这不是对你的问题的回答,只是一个观察。如果我必须开发具有这种逻辑的软件或web应用程序,我将把它从SQL迁移到可用的编程语言。检索感兴趣的数据集,扫描它,分割组和排序。
#1
2
Try this approach:
试试这种方法:
;with x as (
select *, row_number() over(partition by family_id order by is_primary desc, is_secondary desc) rn
from mytable
where is_primary+is_secondary = 1
)
select * from x where rn = 1
(thanks for the create & insert script)
(感谢创建和插入脚本)
EDIT: As per OP comment (that both flags could be 1), change the WHERE clause to this:
编辑:根据OP注释(两个标志可以是1),将WHERE子句改为:
where is_primary = 1 or (is_primary = 0 and is_secondary = 1)
#2
1
If the rows selected must be random, then use the following:
如果选择的行必须是随机的,则使用以下方法:
WITH primary_families AS (
SELECT family_id
,first_name
,last_name
,ROW_NUMBER() OVER(ORDER BY NEWID()) AS r
FROM familytable
WHERE is_primary = 1
),
secondary_families AS (
SELECT family_id
,first_name
,last_name
,ROW_NUMBER() OVER(ORDER BY NEWID()) AS r
FROM familytable f
WHERE is_secondary = 1
AND NOT EXISTS (
SELECT 1
FROM familytable
WHERE family_id = f.family_id
AND is_primary = 1
)
)
SELECT f.family_id
,f.first_name
,f.last_name
FROM primary_families f
WHERE f.r = 1
UNION
SELECT f.family_id
,f.first_name
,f.last_name
FROM secondary_families f
WHERE f.r = 1
#3
0
It's not an answer to your specific question, just an observation.
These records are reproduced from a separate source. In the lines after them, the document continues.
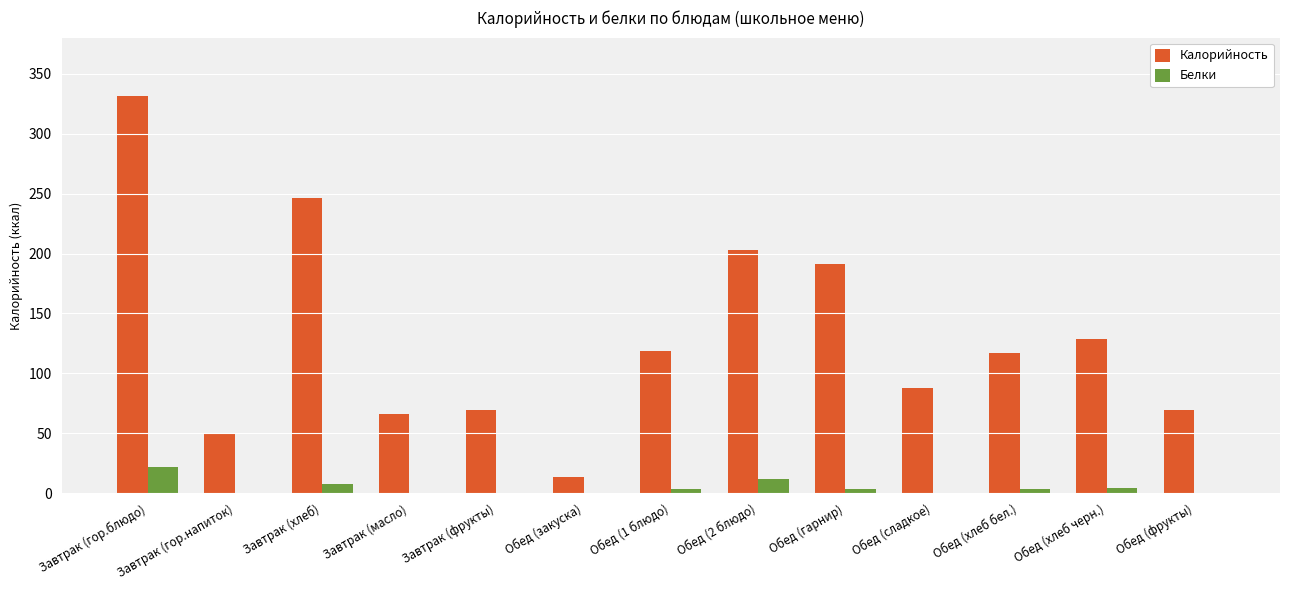

How many distinct data groups are displayed?

2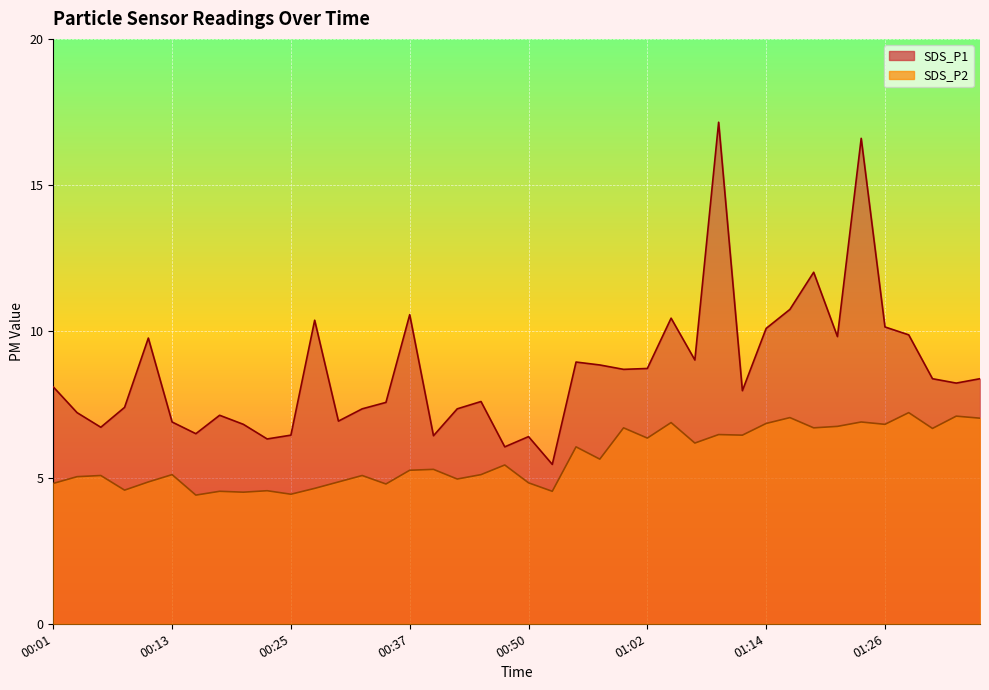

What is the total value across all series at 01:29?

17.1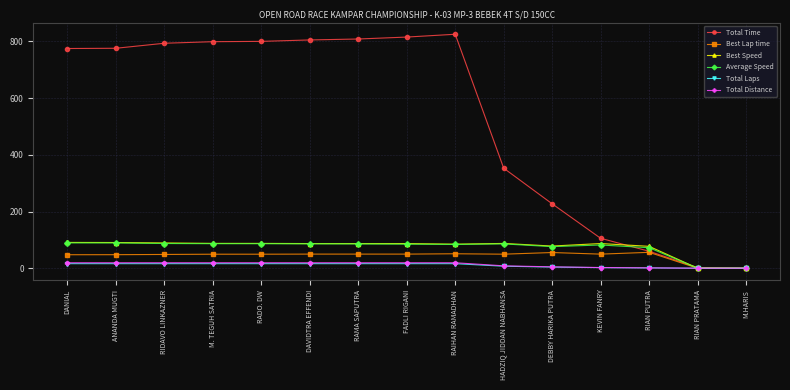

At how many categories does at least one series exceed 91?

12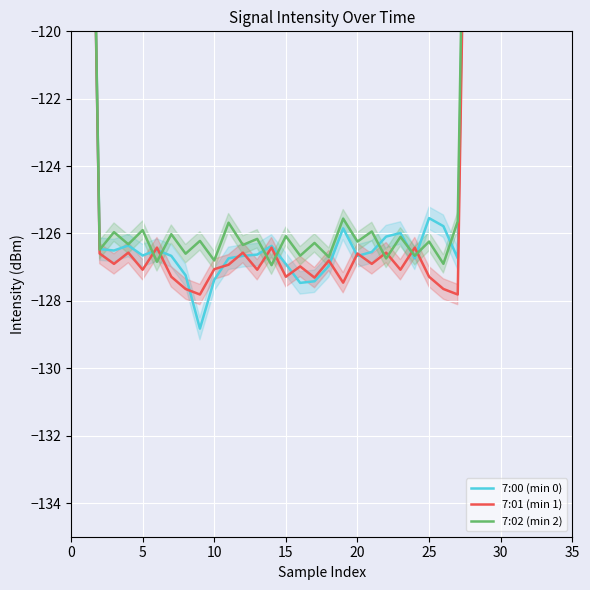

What is the minimum value for 7:02 (min 2)?

-126.9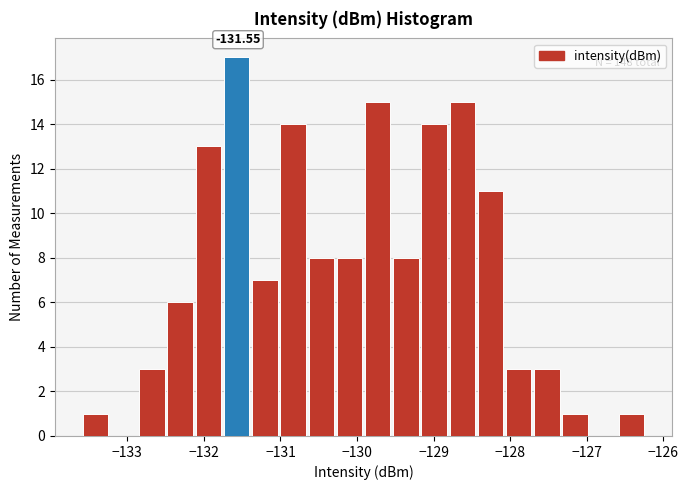

Around what value on the x-axis is the tallest bar? Give the approximate position of its centre, as read against the axis.

-131.6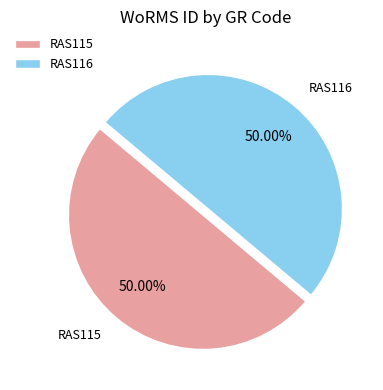

Combined, do RAS116 and RAS115 account for over 50%?

Yes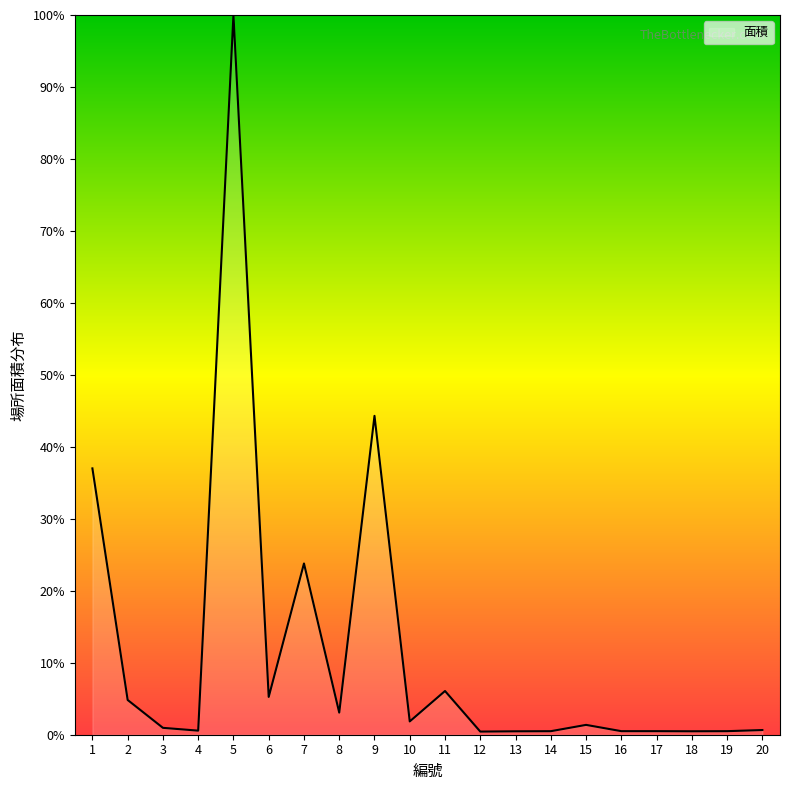

True or false: the data shows 50.3 at 1.

False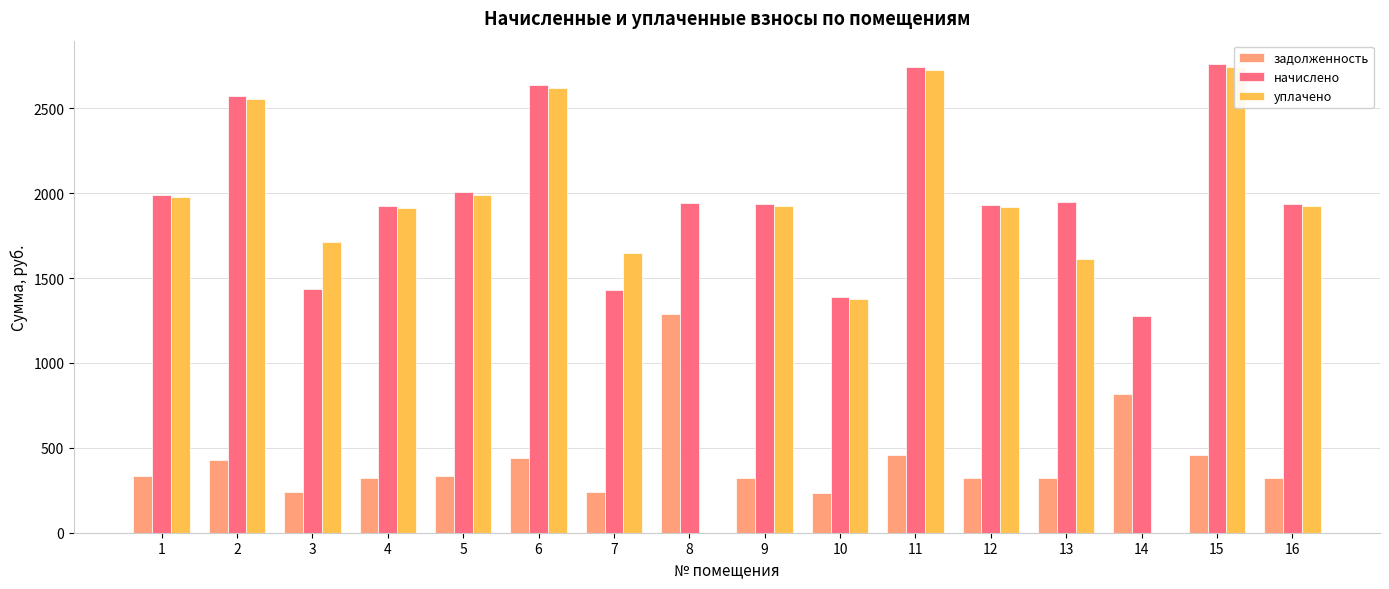

Does the chart contain any negative values?

No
If I had to develop a software or web application with such logic I would move it from SQL to the available programming language. Retrieve the interested data set, scan it, split in group and sort.
这不是对你的问题的回答,只是一个观察。如果我必须开发具有这种逻辑的软件或web应用程序,我将把它从SQL迁移到可用的编程语言。检索感兴趣的数据集,扫描它,分割组和排序。